Because of the possibility that portions of these records fall under Public Information Act exceptions including, but not limited to, home addresses, phone numbers and personal family information of government employees and officials (Texas Government Code, Section 552.117); geological or geophysical information (Texas Government Code, Section 552.113); and real property appraisals (Texas Government Code, Section 552.149), an archivist must review these records before they can be accessed for research. The records may be requested for research under the provisions of the Public Information Act (Texas Government Code, Chapter 552).
The researcher may request an interview with an archivist or submit a request by mail (Texas State Library and Archives Commission, P.O. Box 12927, Austin, TX 78711), fax (512-463-5436), email (firstname.lastname@example.org), or see our web page (https://www.tsl.texas.gov/agency/customer/pia.html). Include enough description and detail about the information requested to enable the archivist to accurately identify and locate the information. If our review reveals information that may be excepted by the Public Information Act, we are obligated to seek an open records decision from the Attorney General on whether the records can be released. The Public Information Act allows the Archives ten working days after receiving a request to make this determination. The Attorney General has 45 working days to render a decision. Alternately, the Archives can inform you of the nature of the potentially excepted information and if you agree, that information can be redacted or removed and you can access the remainder of the records.
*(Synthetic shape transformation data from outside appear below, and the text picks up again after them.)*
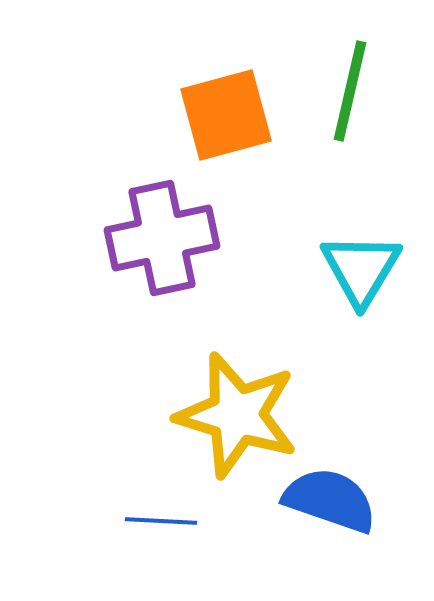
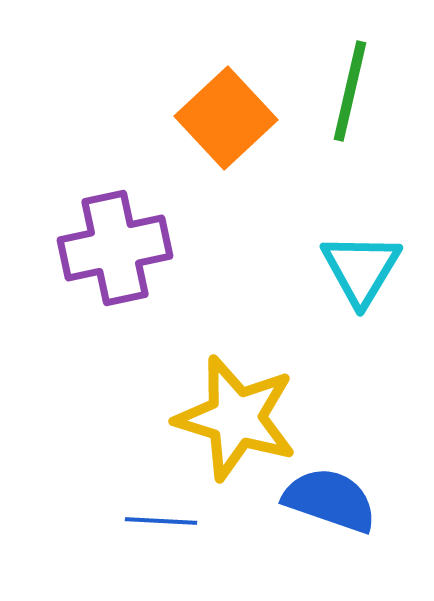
orange square: moved 3 px down; rotated 28 degrees counterclockwise
purple cross: moved 47 px left, 10 px down
yellow star: moved 1 px left, 3 px down
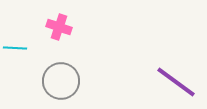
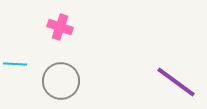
pink cross: moved 1 px right
cyan line: moved 16 px down
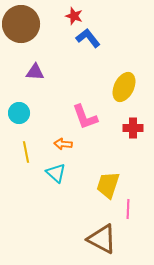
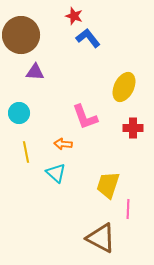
brown circle: moved 11 px down
brown triangle: moved 1 px left, 1 px up
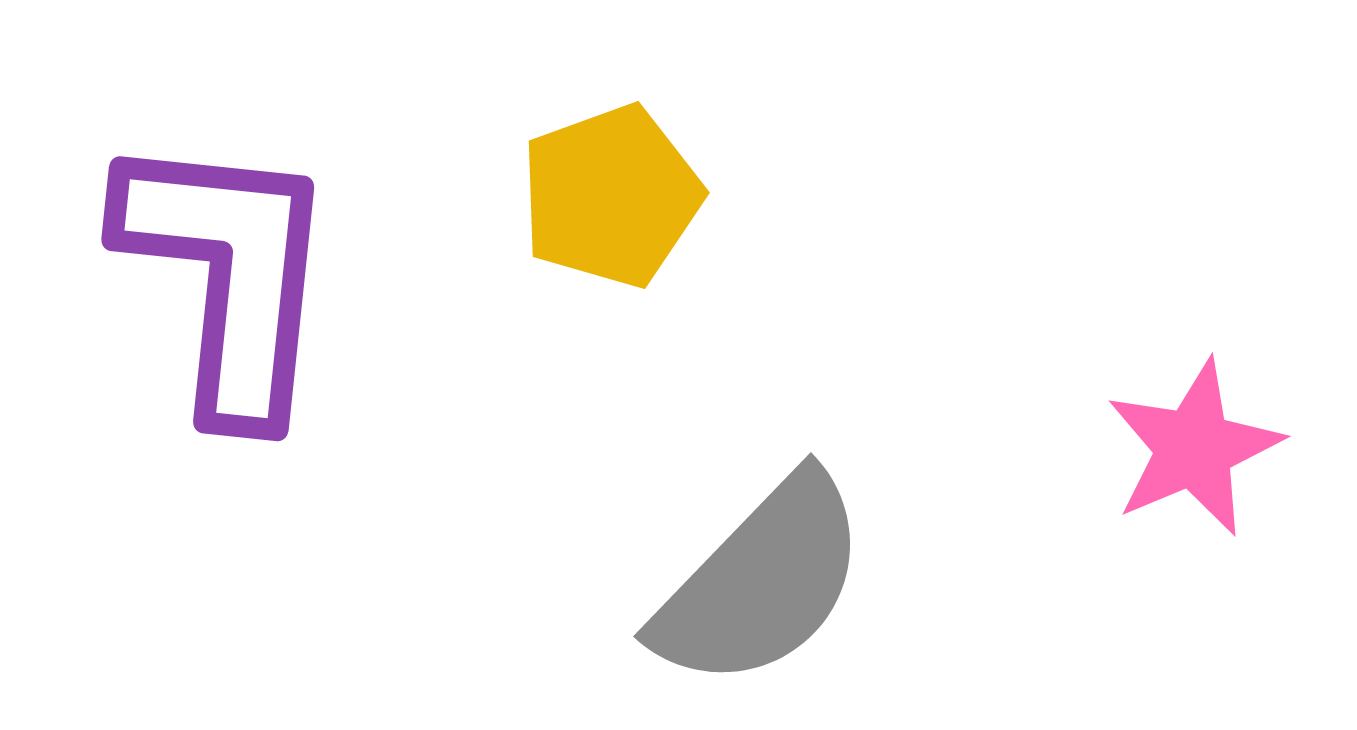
(Identify the item), Texas School Land Board dockets, minutes, and exhibits. Archives and Information Services Division, Texas State Library and Archives Commission.
Accession numbers: 1998/205, 1999/129, 2000/086, 2001/020, 2002/065, 2003/047, 2004/010, 2005/044, 2005/129, 2006/032, 2007/041, 2008/012, 2009/026, 2010/061, 2016/135, 2017/104
These records were transferred to the Archives and Information Services Division of the Texas State Library and Archives Commission by the Texas General Land Office on July 7, 1998; March 25, 1999; December 22, 1999; September 28, 2000; November 7, 2001; October 21, 2002; September 8, 2003; October 25, 2004; September 30, 2005; October 23, 2006; September 11, 2007; September 23, 2008; January 25, 2010; and March 16, 2017; and by the Texas Legislative Reference Library on March 29, 2005 and December 13, 2012.
Draft inventory by Tony Black, February 2010
Description and DACS compliance by Anna M. Reznik, May 2017
The record copies of dockets, minutes, and exhibits are maintained by the Texas General Land Office.